Airbnb a une réelle part de responsabilité dans la crise du logement

Préoccupation majeure des Français, la difficulté à trouver un logement abordable résulte de multiples facteurs : pénurie de foncier et de logements sociaux, fossé entre l’évolution des revenus et des loyers, prix prohibitifs, lourdeur des procédures, logements vacants, etc. Mais cette crise profonde, aux conséquences politiques évidentes, est aussi alimentée par la ponction massive de logements opérée depuis plusieurs années par les sites de location de courte durée en ligne.

Dans ce secteur, la multinationale américaine Airbnb aux 11 milliards de dollars (9,5 milliards d’euros) de chiffre d’affaires et 2,6 milliards de dollars de bénéfice net en 2024 a su se réserver la part du lion en France, son deuxième marché après les Etats-Unis. Avec de lourdes conséquences sur le secteur de l’immobilier.

Dans le Grand Paris, 30 % des biens présents sur son site servent exclusivement à de l’hébergement de courte durée, privant les candidats au logement d’autant de chances. Au centre de Nice, 70 % des meublés sont détenus par des investisseurs. L’impact est également massif en matière de saturation touristique, de raréfaction des commerces abordables dans certains centres-villes et de vivre-ensemble dans des immeubles livrés aux allées et venues d’usagers éphémères.

Intitulée « L’ogre Airbnb », l’enquête réalisée par Le Monde éclaire d’une lumière crue la façon dont la firme californienne a su profiter de l’exceptionnelle attractivité de la France, de sa tradition de location saisonnière et d’une fiscalité avantageuse, avec la complaisance d’un exécutif sourd aux avertissements sur les dégâts causés par un tel rouleau compresseur.
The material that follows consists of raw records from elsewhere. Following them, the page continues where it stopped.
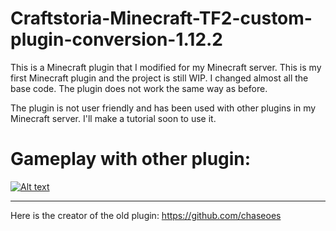 # Craftstoria-Minecraft-TF2-custom-plugin-conversion-1.12.2

This is a Minecraft plugin that I modified for my Minecraft server. 
This is my first Minecraft plugin and the project is still WIP.
I changed almost all the base code. 
The plugin does not work the same way as before.


The plugin is not user friendly and has been used with other plugins in my Minecraft server.
I'll make a tutorial soon to use it.

# Gameplay with other plugin:
[![Alt text](https://i.imgur.com/0Vuxehw.png)](https://youtu.be/2lIhdZwuM_I)

------------------------------------------------------------------
Here is the creator of the old plugin: https://github.com/chaseoes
Loin du modèle « sympa » des fondateurs d’Airbnb qui, en 2008, proposaient la location d’un matelas gonflable (airbed) dans leur appartement agrémenté d’un petit déjeuner, le site à l’ergonomie efficace et pratique a non seulement dynamité le marché de la location touristique, mais a aussi encouragé la transformation de résidences principales en logements réservés à la location de courte durée.
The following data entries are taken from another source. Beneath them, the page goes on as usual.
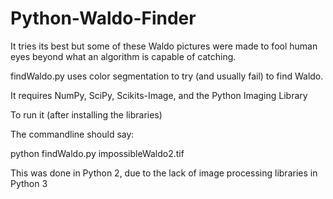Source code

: # Python-Waldo-Finder
It tries its best but some of these Waldo pictures were made to fool human eyes beyond what an algorithm is capable of catching.

findWaldo.py uses color segmentation to try (and usually fail) to find Waldo.

It requires NumPy, SciPy, Scikits-Image, and the Python Imaging Library

To run it (after installing the libraries) 

The commandline should say:

python findWaldo.py impossibleWaldo2.tif

This was done in Python 2, due to the lack of image processing libraries in Python 3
La progression fulgurante d’Airbnb – plus de 1 million d’annonces en août en France, soit 60 % de plus qu’en 2018 – reflète une mutation spectaculaire du rapport des propriétaires à leur bien, plus seulement un lieu d’habitation ou une rente de long terme, mais une source potentiellement très rentable d’argent facile et de mobilité. Encouragée par l’essor du télétravail, la formule a aussi incité à l’achat de résidences secondaires « amortissables » par le biais de la location de courte durée.

Le secteur a pris une telle ampleur qu’il fait l’objet d’une financiarisation généralisée, où les rencontres humaines encensées au début ont laissé la place aux boîtes à clés et aux conciergeries, à une standardisation des décorations et à l’aigreur de rapports logeurs-logés basés sur les exigences matérielles illimitées de ces derniers et sur l’impitoyable sanction par les « notations ».

Après des années de perméabilité coupable de l’Etat à des lobbyistes d’Airbnb souvent recrutés dans les allées du pouvoir, des parlementaires et des élus de toutes obédiences mènent la bataille, déjà engagée à Barcelone ou à New York, pour réglementer des pratiques qui asphyxient la vie locale et désespèrent les candidats au logement. La loi adoptée à l’automne 2024 est un premier pas prometteur. Mais les contrôles restent insuffisants et la fiscalité s’appliquant aux Airbnb demeure avantageuse. Les effets d’une régulation du marché de l’immobilier de courte durée ne pourront se faire sentir qu’à terme. Raison de plus pour engager le débat et avancer au plus vite sur cette voie.